Вообще-то, в органах госбезопасности формально (многочисленными инструкциями и циркулярами, спускаемыми сверху) было запрещено обмениваться оперативной информацией с коллегами из соседних отделов и групп, но, как всегда это случается, на низшем уровне служебной иерархии формальные распоряжения понимались по-своему и не могли удержать того или иного конкретного сотрудника от соблазна рассказать коллегам какую-нибудь свежую байку из своей насыщенной приключениями жизни.

— Так вот, — начал рассказ Гамаюн. — Брали они сегодня одного «защитника окружающей среды», — так на жаргоне Большого Дома иногда называли дельцов от наркомафии. — Все там было честь по чести: охрана, стволы — целый арсенал. Но самое печальное, никто «защитника» в лицо не знал. Даже примет у ребят на руках не было. Решили тогда: плевать, без примет разберемся, кто — босс, кто — охрана. И выдали по полной программе. Повязали всех в минуту. Только один успел как-то вывернуться. Смотрят: волокет какого-то интеллигента, в штаны наложившего, пушка — у виска; сейчас, говорит, шлепну, он — мой заложник.

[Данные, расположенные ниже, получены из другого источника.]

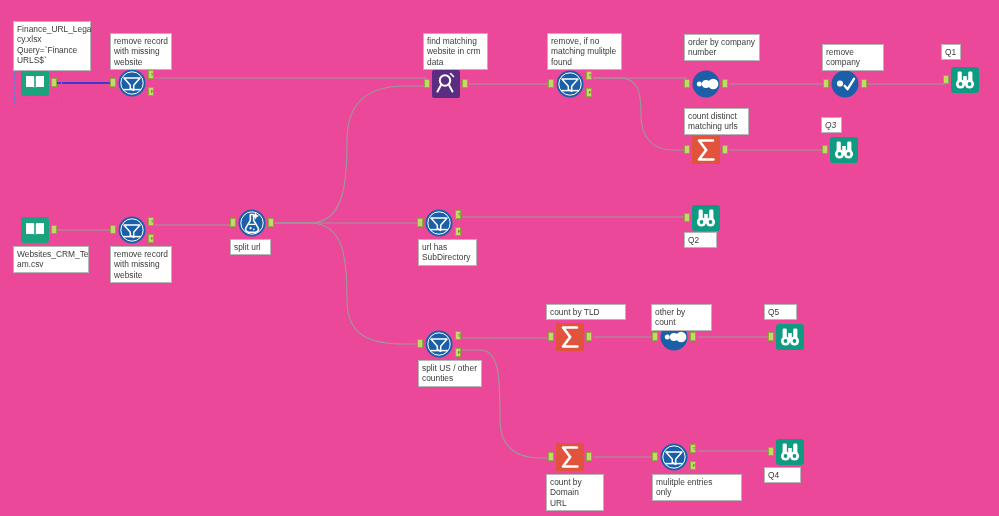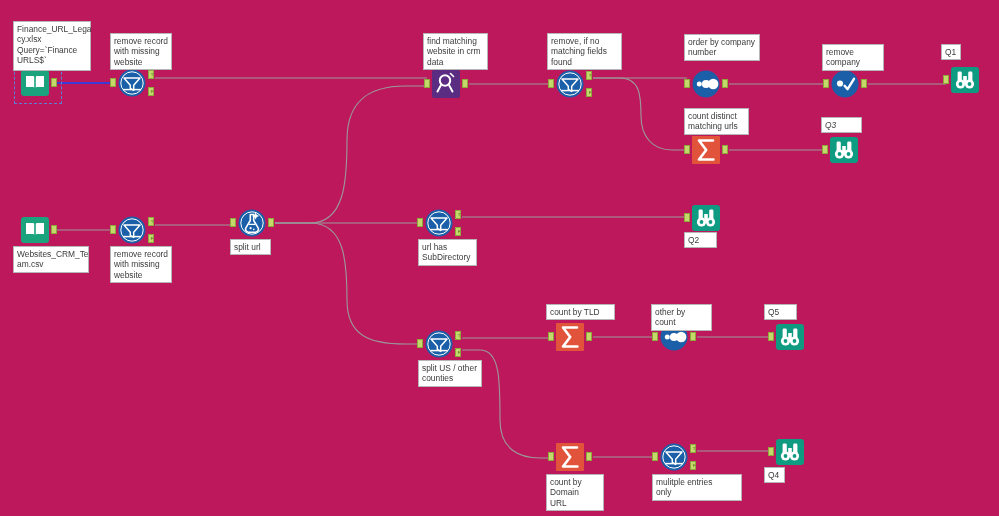--- a/index.html
+++ b/index.html
@@ -11,7 +11,7 @@
     position: relative;
     width: 999px;
     height: 516px;
-    background: #be185d;
+    background: #ec4899;
     font-family: "Liberation Sans", sans-serif;
     overflow: hidden;
   }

Ребята, однако, не растерялись, не выпустили его. Взяли на прием, скрутили. Заложник, живой-здоровехонький, сразу пустился в благодарности. Спасибо, мол, бойцам «Альфы» за их благородный труд. Если бы не вы и так далее. И собрался сделать ручкой. Соображаешь? И ушел бы, да только Валентин вовремя вспомнил: ребята, а где «защитник» — то? Предъявите удостоверение личности, гражданин!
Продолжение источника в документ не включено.